Waste is getting worse in Congress, according to a watchdog group that has issued a report on projects it labels a misuse of taxpayer dollars.
“Pushing pork does not drain the swamp and it won’t restore integrity to Washington,” Tom Schatz, the president of Citizens Against Government Waste, said in a statement Wednesday as his group released its 2019 Congressional Pig Book, according to Fox News.
The group focuses heavily on what are known as earmarks – spending proposals put in the federal budget not necessarily because anyone needs them, but because a legislator wants them. Although banned in theory by Congress, Citizens Against Government Waste said the proposals have returned in practice and are growing year by year.
Citizens Against Government Waste said the federal budget for fiscal year 2019 had $15.3 billion in earmarks, up 4.1 percent from $14.7 billion in fiscal 2018.

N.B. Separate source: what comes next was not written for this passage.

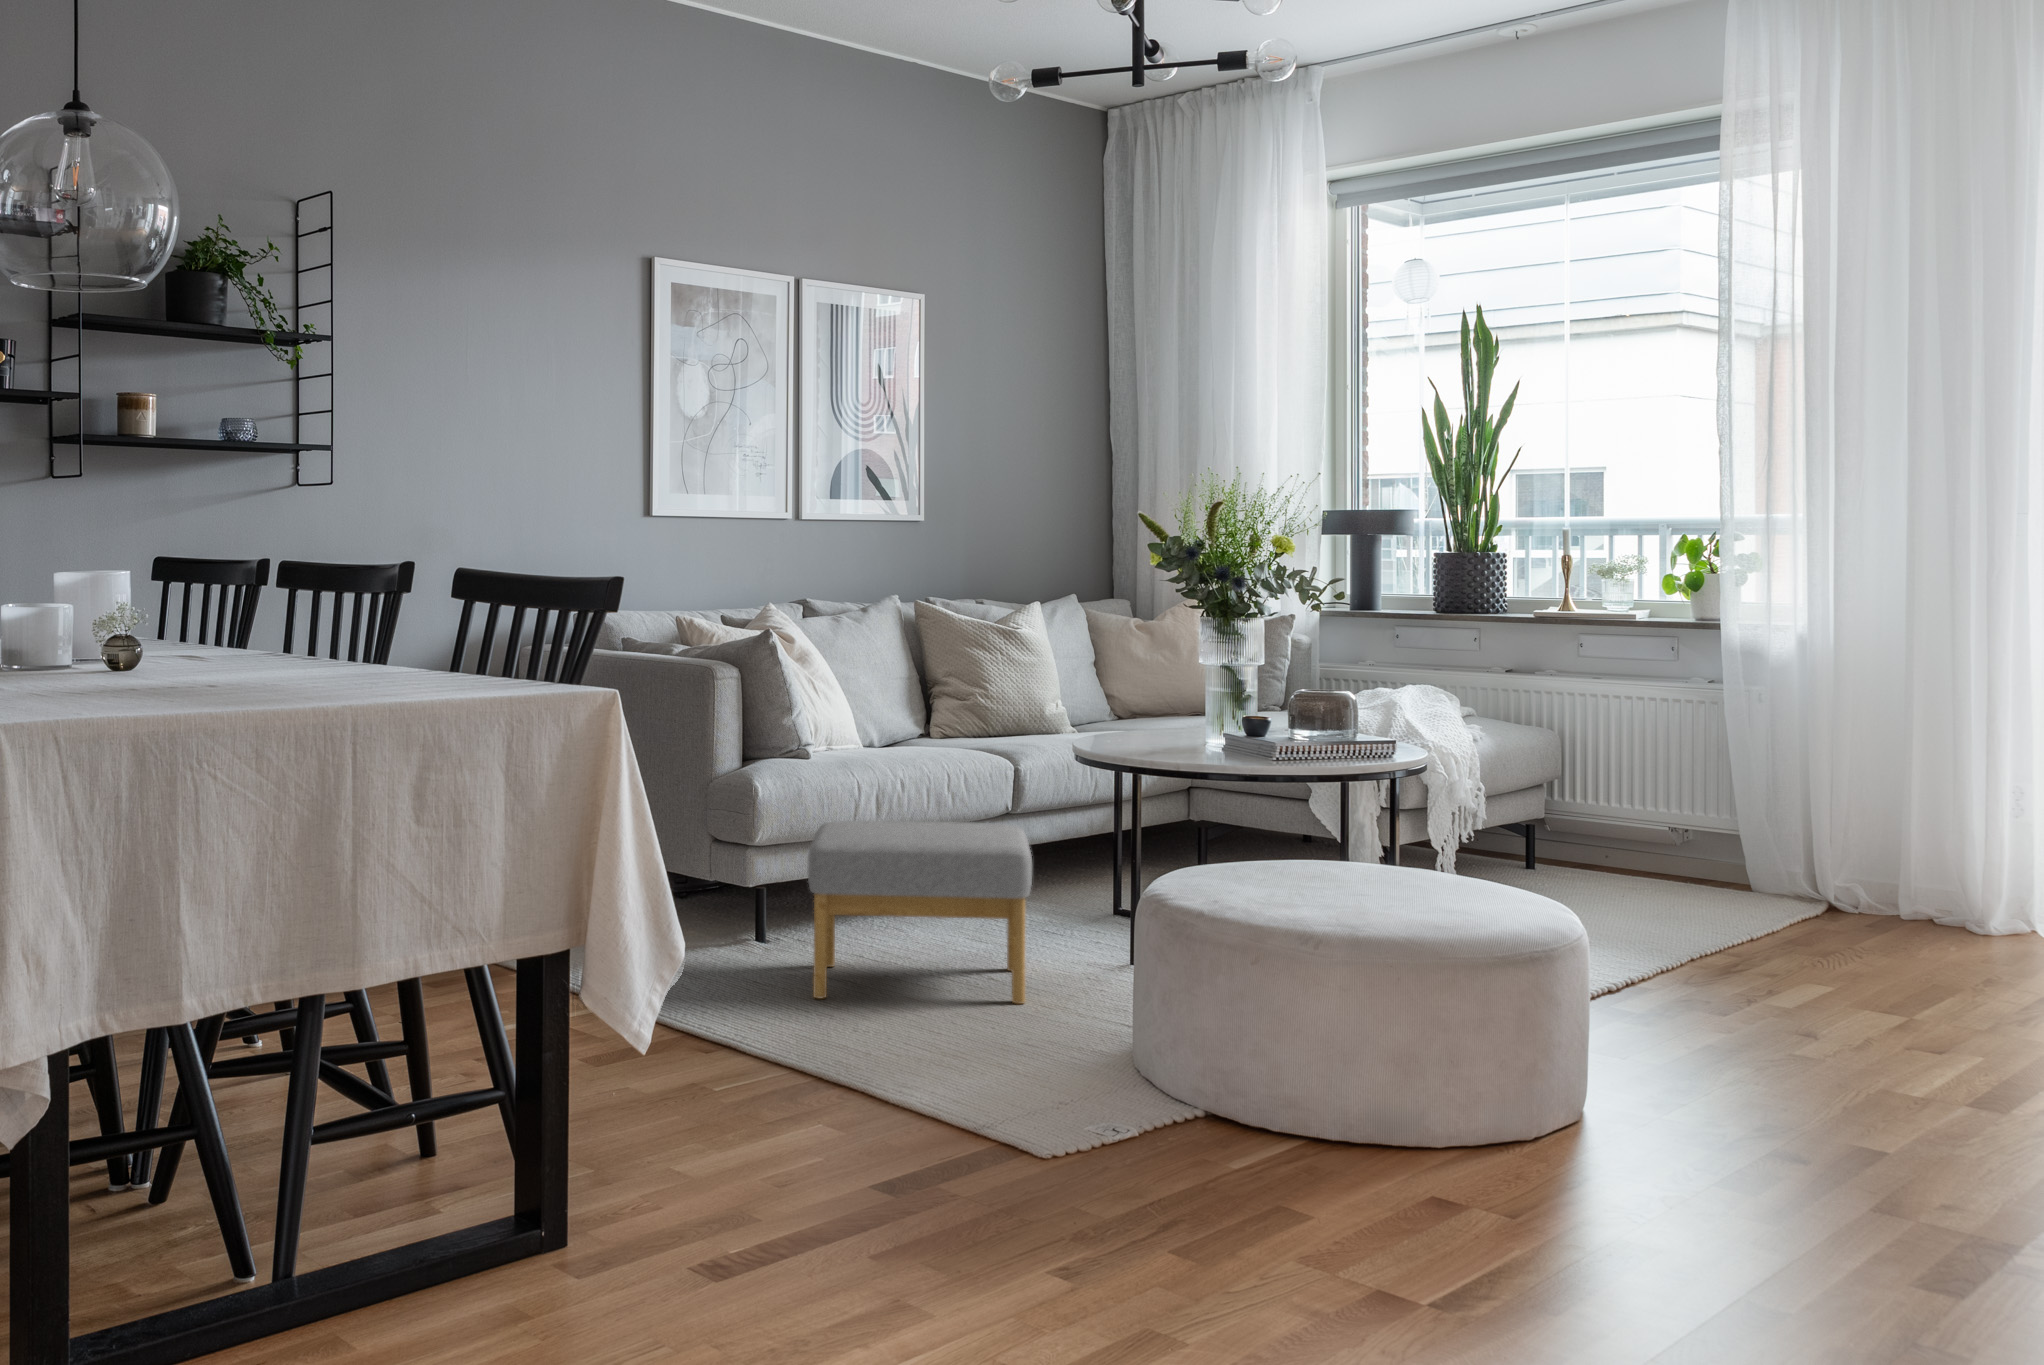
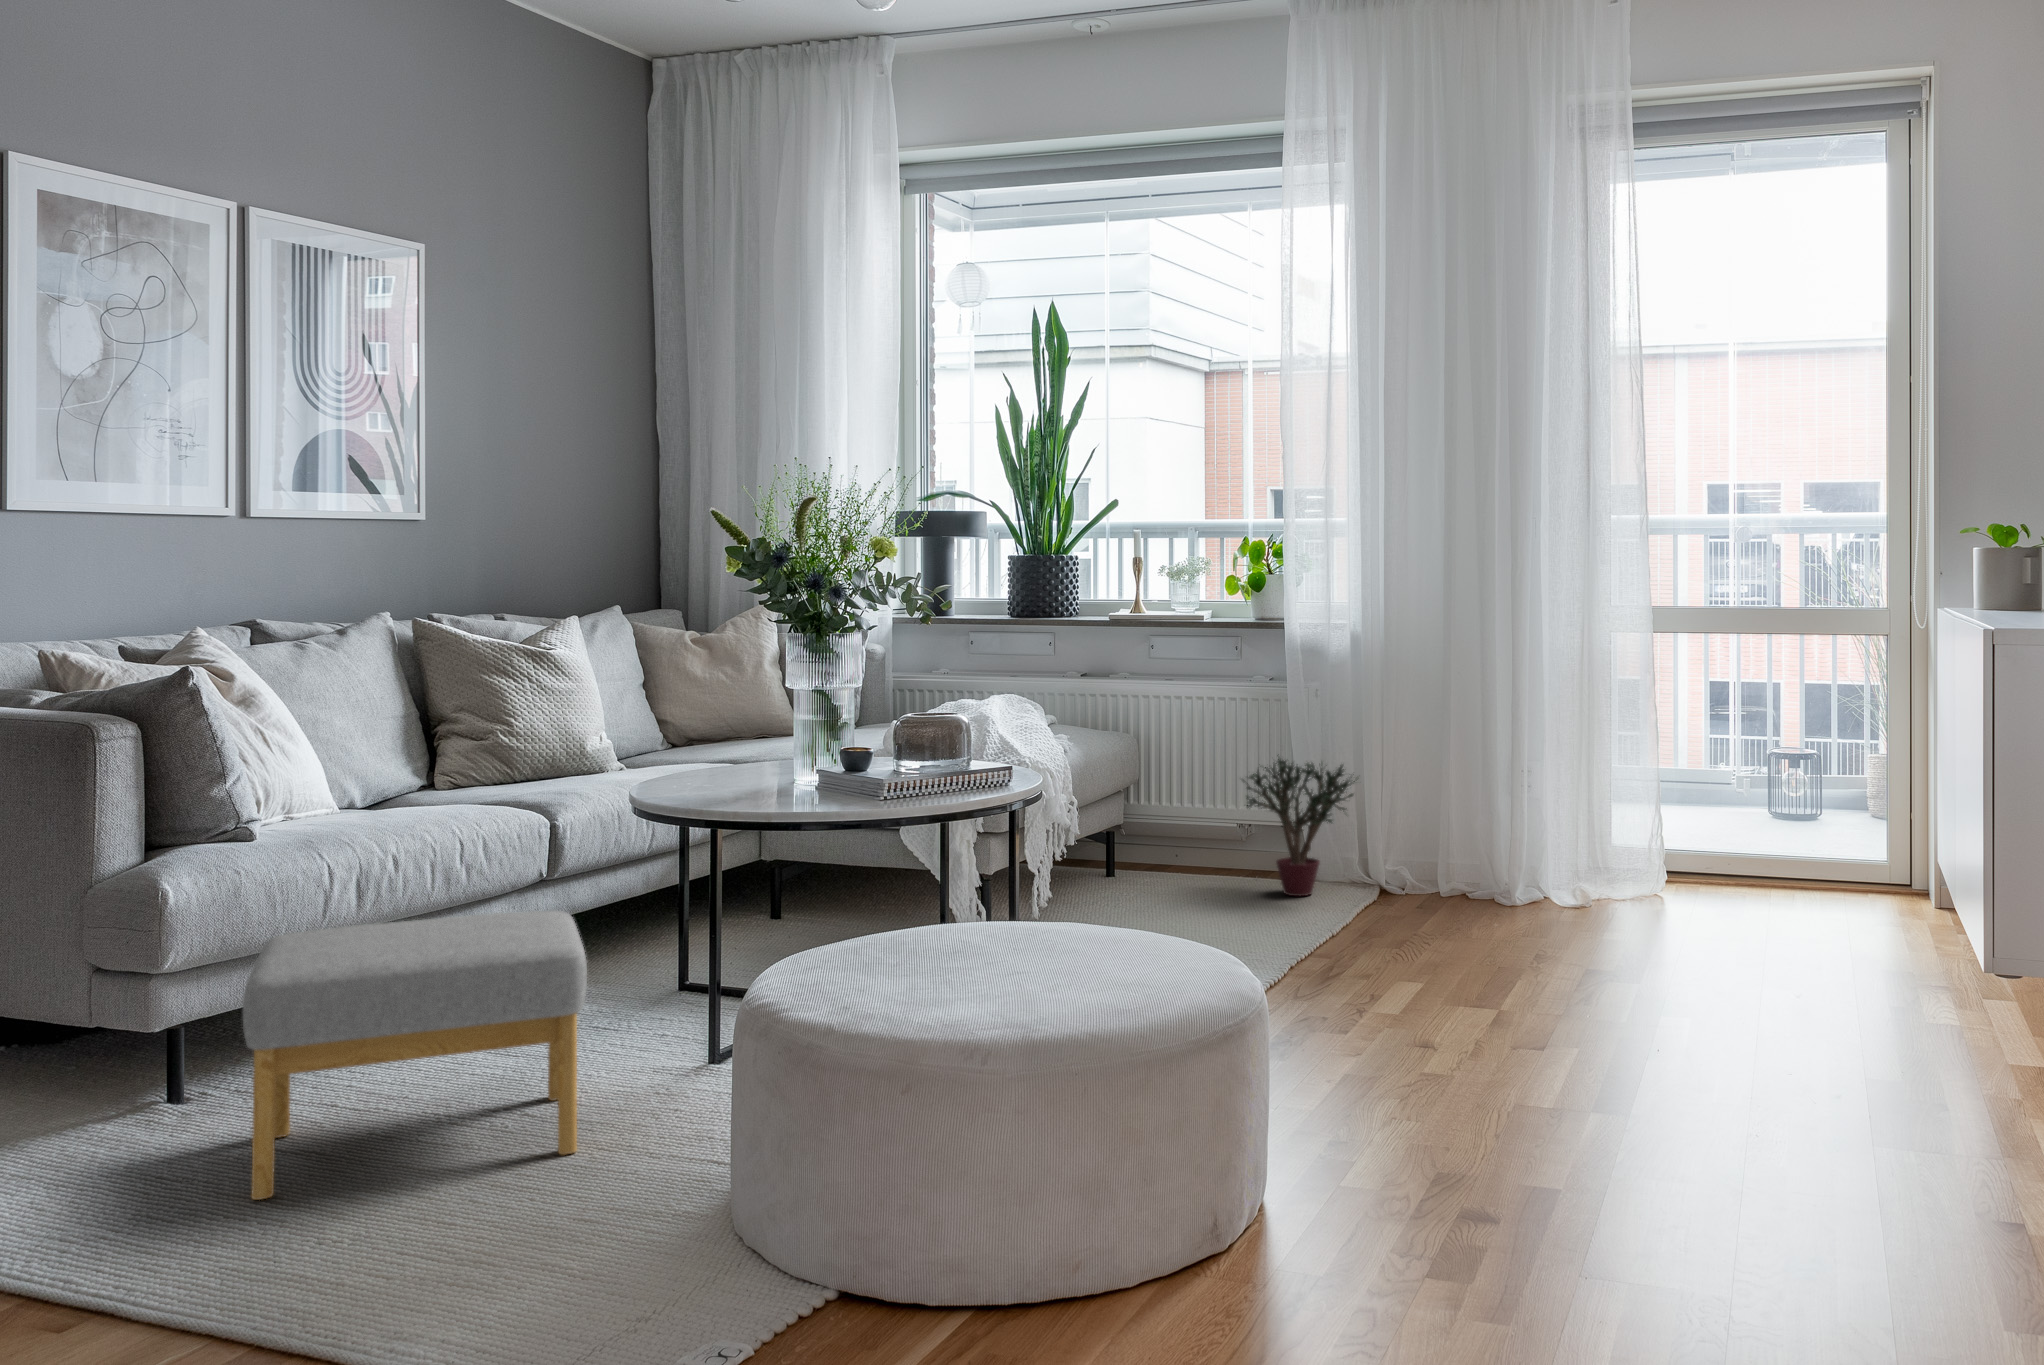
potted plant: none [1661,757,1807,906] -> present [1243,755,1355,896]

In lambasting Congress for setting aside taxpayer cash for pet projects, Schatz said in an Op-Ed for the Fox Business Network that “earmarks still corrupt Congress, waste taxpayer money and erode trust in government.”
In his Op-Ed, Schatz quoted the late Sen. John McCain, quoting the Arizona Republican as having said, “The problem with all their arguments is: the more powerful you are, the more likely it is you get the earmark in. Therefore, it is a corrupt system.”
Schatz bestowed the title of “perhaps the most flagrant earmark” on $16.7 million for a research organization called the East-West Center, an earmark of Democratic Sen. Brian Schatz of Hawaii.
“His earmark represents the center’s entire budget, keeping it alive even though its counterpart, the North-South Center, stopped receiving federal funding in 2001. The East-West Center should be able to stand on its own without taxpayer support as well,” the Op-Ed said.
Citizens Against Government Waste also noted that the budget includes $9 million to fight fruit flies.
“After a 10-year furlough, members of Congress have returned to the trenches in the war against fruit flies. The $9 million earmarked in FY 2019 represents an 1,819 percent increase from the $469,000 in FY 2009, the last earmark provided for fruit fly research, eradication, or quarantine. It is also the third-largest earmark ever for this purpose,” the report said, noting that since 1991, taxpayers have ponied up $39.2 million for fruit fly research.
The report also savaged the collective spending of $1.8 billion for the F-35 Joint Strike Fighter.
“In development for nearly 18 years and eight years behind schedule, total acquisition costs now exceed $428 billion, nearly double the initial estimate of $233 billion. A 2019 DOD Selected Acquisition Report noted that the F-35’s lifetime operation and maintenance costs will total approximately $1.2 trillion, the most expensive weapon system in U.S. history,” the report said.
The report noted that the budget includes $65 million for Pacific coastal salmon recovery, even though President Donald Trump’s reforms called for the program to be cut.
Just over $1 billion was set aside in the Army Corps of Engineers budget for 18 earmarks.
“Legislators have long treated the Army Corps of Engineers as a prime repository of pork, and it is among the most heavily earmarked areas of the federal budget. Since FY 1996, members of Congress have added 6,948 earmarks for the Corps, costing taxpayers $14.7 billion,” the report said.
The 2019 budget included $13.8 million for wild horse and burro management, leading the report to note, “Wild horses couldn’t drag members of Congress away from this wasteful spending.”